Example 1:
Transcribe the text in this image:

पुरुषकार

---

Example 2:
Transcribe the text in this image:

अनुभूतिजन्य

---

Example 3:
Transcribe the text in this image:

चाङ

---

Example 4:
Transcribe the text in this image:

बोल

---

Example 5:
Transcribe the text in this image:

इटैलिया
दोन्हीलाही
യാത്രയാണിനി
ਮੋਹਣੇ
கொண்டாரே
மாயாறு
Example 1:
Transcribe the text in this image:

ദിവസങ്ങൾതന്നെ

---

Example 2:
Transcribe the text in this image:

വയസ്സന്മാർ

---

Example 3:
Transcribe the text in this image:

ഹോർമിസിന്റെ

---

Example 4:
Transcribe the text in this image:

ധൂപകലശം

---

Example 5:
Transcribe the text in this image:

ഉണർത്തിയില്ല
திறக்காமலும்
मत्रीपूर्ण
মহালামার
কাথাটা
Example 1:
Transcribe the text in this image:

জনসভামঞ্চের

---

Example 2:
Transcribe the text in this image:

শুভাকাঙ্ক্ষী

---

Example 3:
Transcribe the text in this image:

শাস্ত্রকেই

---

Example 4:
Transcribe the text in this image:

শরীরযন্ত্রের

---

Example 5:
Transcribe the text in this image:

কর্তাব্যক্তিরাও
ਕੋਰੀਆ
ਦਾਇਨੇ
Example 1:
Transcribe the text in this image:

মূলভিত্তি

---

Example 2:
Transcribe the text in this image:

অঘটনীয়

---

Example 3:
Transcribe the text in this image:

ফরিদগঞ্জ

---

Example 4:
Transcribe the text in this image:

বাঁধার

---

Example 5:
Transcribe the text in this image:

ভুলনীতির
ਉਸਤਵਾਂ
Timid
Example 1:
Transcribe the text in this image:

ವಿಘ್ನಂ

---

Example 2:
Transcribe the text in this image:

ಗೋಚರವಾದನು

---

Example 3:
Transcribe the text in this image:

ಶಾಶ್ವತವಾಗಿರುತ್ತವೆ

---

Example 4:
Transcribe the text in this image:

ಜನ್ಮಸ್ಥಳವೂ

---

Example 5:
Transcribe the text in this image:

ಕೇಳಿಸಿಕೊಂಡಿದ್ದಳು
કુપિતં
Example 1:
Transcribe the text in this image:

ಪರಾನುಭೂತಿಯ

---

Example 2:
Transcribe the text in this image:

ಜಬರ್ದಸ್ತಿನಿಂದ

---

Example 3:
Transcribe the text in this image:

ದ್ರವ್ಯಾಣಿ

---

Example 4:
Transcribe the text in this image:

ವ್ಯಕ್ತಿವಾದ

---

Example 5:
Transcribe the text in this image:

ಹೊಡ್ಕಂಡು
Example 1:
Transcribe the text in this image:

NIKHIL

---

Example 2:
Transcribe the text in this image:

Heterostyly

-------------------------

Output the entire data exactly, line for line.

Example 1:
Transcribe the text in this image:

पुरुषकार

---

Example 2:
Transcribe the text in this image:

अनुभूतिजन्य

---

Example 3:
Transcribe the text in this image:

चाङ

---

Example 4:
Transcribe the text in this image:

बोल

---

Example 5:
Transcribe the text in this image:

इटैलिया
दोन्हीलाही
യാത്രയാണിനി
ਮੋਹਣੇ
கொண்டாரே
மாயாறு
Example 1:
Transcribe the text in this image:

ദിവസങ്ങൾതന്നെ

---

Example 2:
Transcribe the text in this image:

വയസ്സന്മാർ

---

Example 3:
Transcribe the text in this image:

ഹോർമിസിന്റെ

---

Example 4:
Transcribe the text in this image:

ധൂപകലശം

---

Example 5:
Transcribe the text in this image:

ഉണർത്തിയില്ല
திறக்காமலும்
मत्रीपूर्ण
মহালামার
কাথাটা
Example 1:
Transcribe the text in this image:

জনসভামঞ্চের

---

Example 2:
Transcribe the text in this image:

শুভাকাঙ্ক্ষী

---

Example 3:
Transcribe the text in this image:

শাস্ত্রকেই

---

Example 4:
Transcribe the text in this image:

শরীরযন্ত্রের

---

Example 5:
Transcribe the text in this image:

কর্তাব্যক্তিরাও
ਕੋਰੀਆ
ਦਾਇਨੇ
Example 1:
Transcribe the text in this image:

মূলভিত্তি

---

Example 2:
Transcribe the text in this image:

অঘটনীয়

---

Example 3:
Transcribe the text in this image:

ফরিদগঞ্জ

---

Example 4:
Transcribe the text in this image:

বাঁধার

---

Example 5:
Transcribe the text in this image:

ভুলনীতির
ਉਸਤਵਾਂ
Timid
Example 1:
Transcribe the text in this image:

ವಿಘ್ನಂ

---

Example 2:
Transcribe the text in this image:

ಗೋಚರವಾದನು

---

Example 3:
Transcribe the text in this image:

ಶಾಶ್ವತವಾಗಿರುತ್ತವೆ

---

Example 4:
Transcribe the text in this image:

ಜನ್ಮಸ್ಥಳವೂ

---

Example 5:
Transcribe the text in this image:

ಕೇಳಿಸಿಕೊಂಡಿದ್ದಳು
કુપિતં
Example 1:
Transcribe the text in this image:

ಪರಾನುಭೂತಿಯ

---

Example 2:
Transcribe the text in this image:

ಜಬರ್ದಸ್ತಿನಿಂದ

---

Example 3:
Transcribe the text in this image:

ದ್ರವ್ಯಾಣಿ

---

Example 4:
Transcribe the text in this image:

ವ್ಯಕ್ತಿವಾದ

---

Example 5:
Transcribe the text in this image:

ಹೊಡ್ಕಂಡು
Example 1:
Transcribe the text in this image:

NIKHIL

---

Example 2:
Transcribe the text in this image:

Heterostyly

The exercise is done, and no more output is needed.